Start of Extracted material

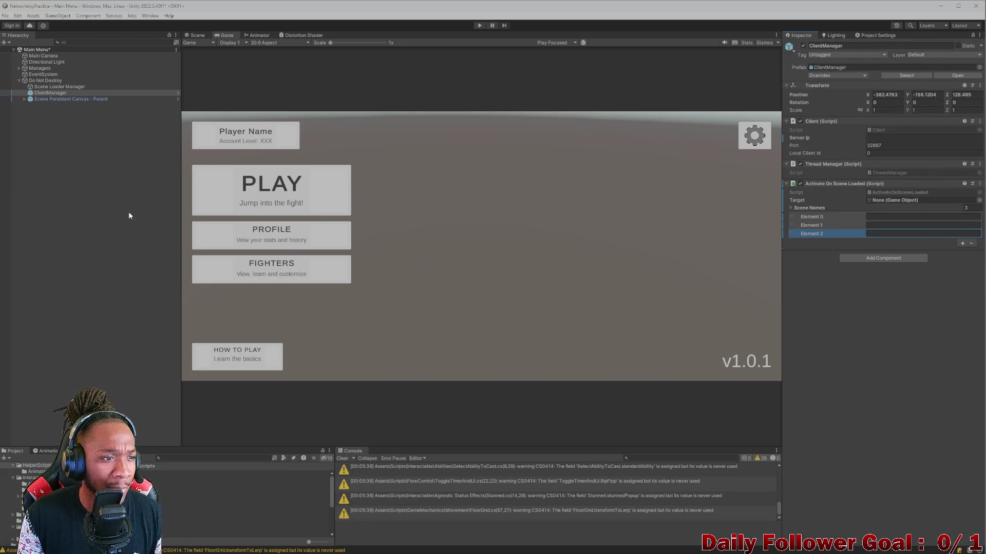
# Inspect the Scene Persistent Canvas - Parent object for the Target, then reselect ClientManager
pyautogui.click(24, 99)
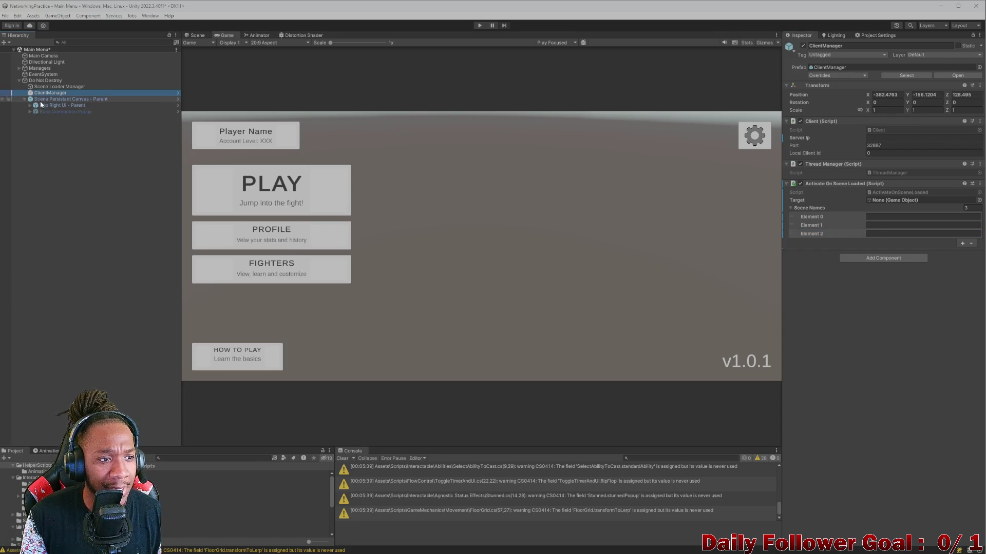
pyautogui.click(42, 99)
pyautogui.press('Left')
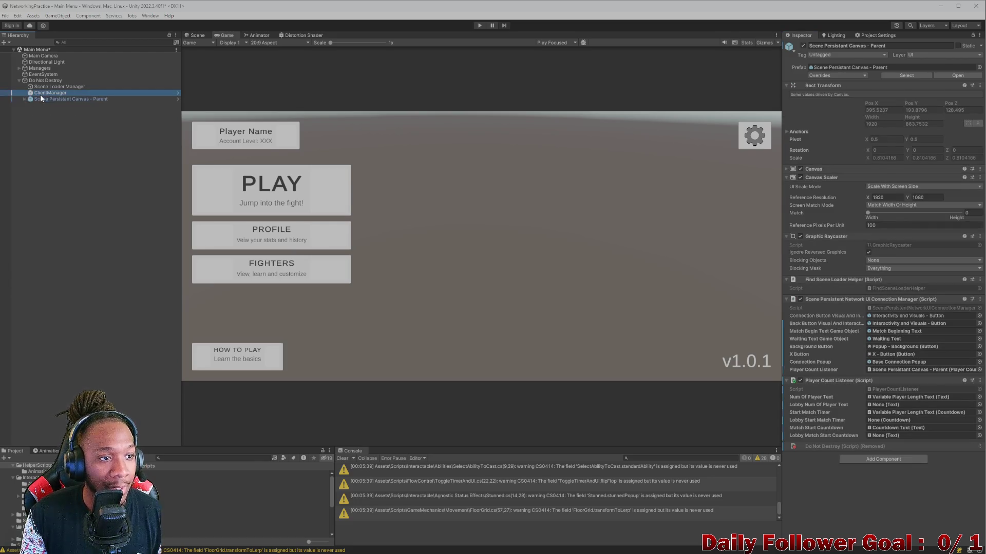
pyautogui.click(40, 94)
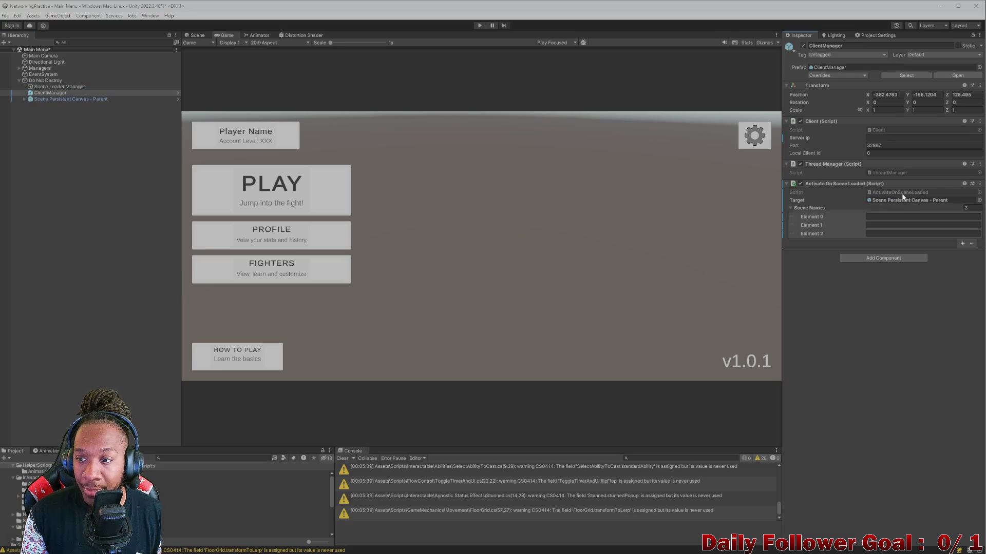
pyautogui.press('alt+Tab')
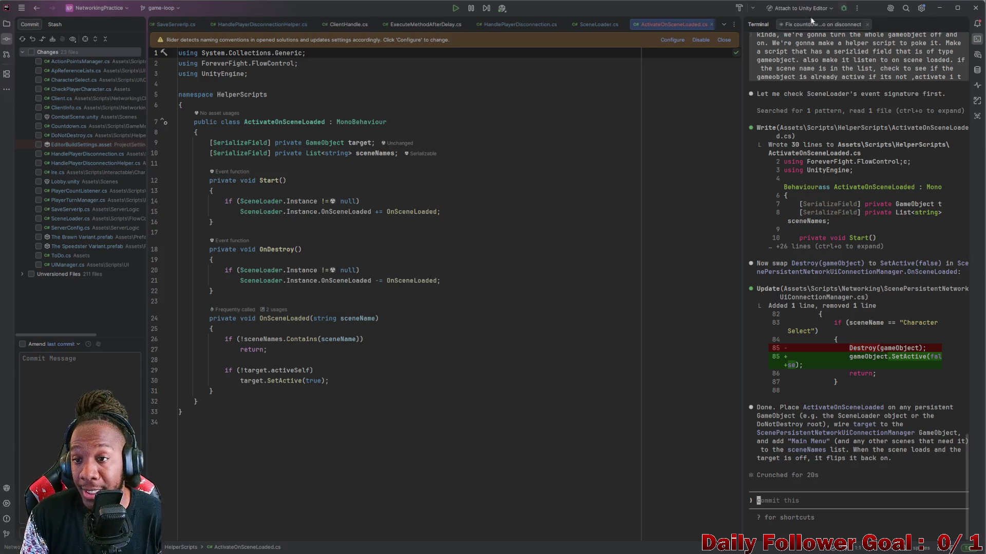
# Enter 'Main Menu' and 'Lobby' as the first two Scene Names entries
pyautogui.click(939, 6)
pyautogui.click(912, 217)
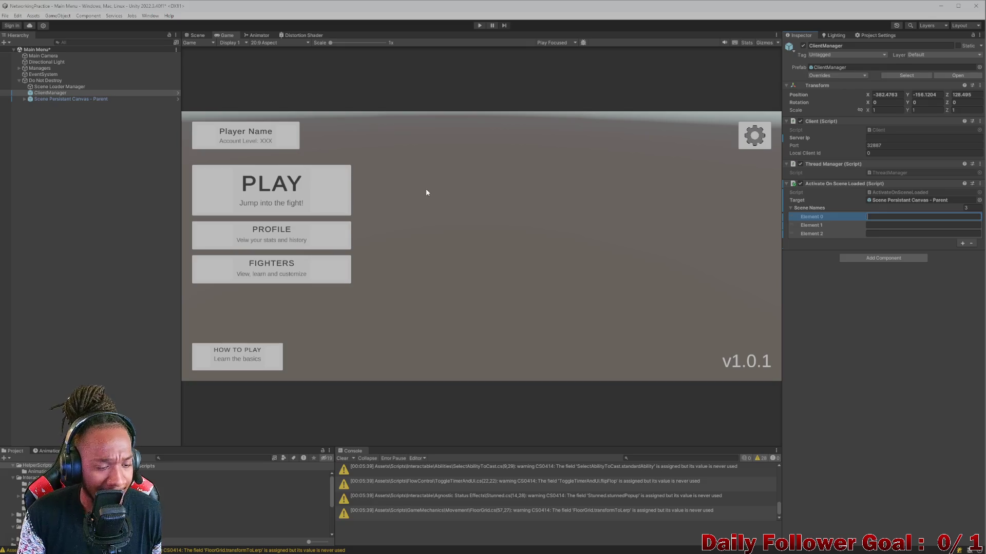
pyautogui.write('Main Menu')
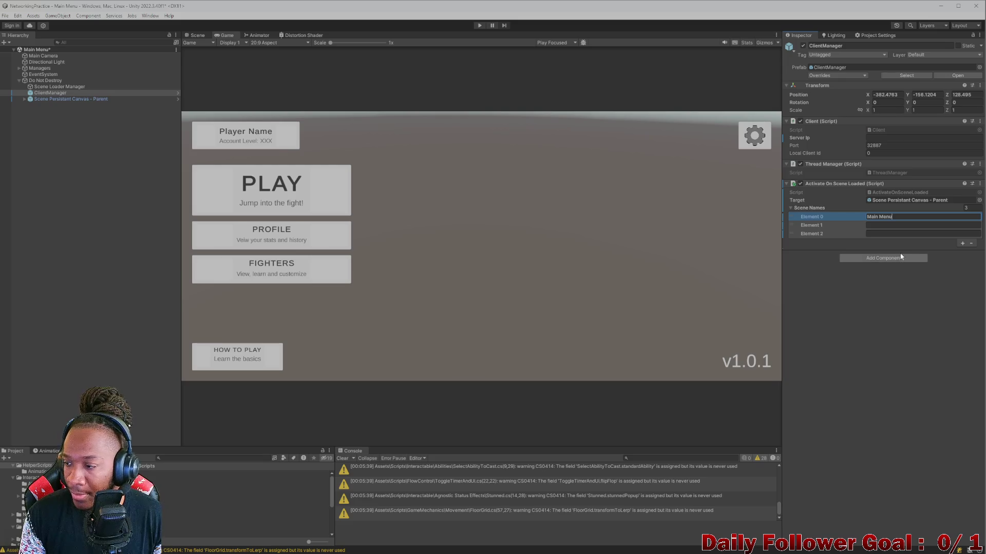
pyautogui.click(911, 226)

End of Extracted material

What you should do:
Lines from the one with "pyautogui.press('alt+Tab')" through the final line of the records are the whole answer; print them exactly, minus any pictures.

Your solution:
pyautogui.press('alt+Tab')
# Enter 'Main Menu' and 'Lobby' as the first two Scene Names entries
pyautogui.click(939, 6)
pyautogui.click(912, 217)
pyautogui.write('Main Menu')
pyautogui.click(911, 226)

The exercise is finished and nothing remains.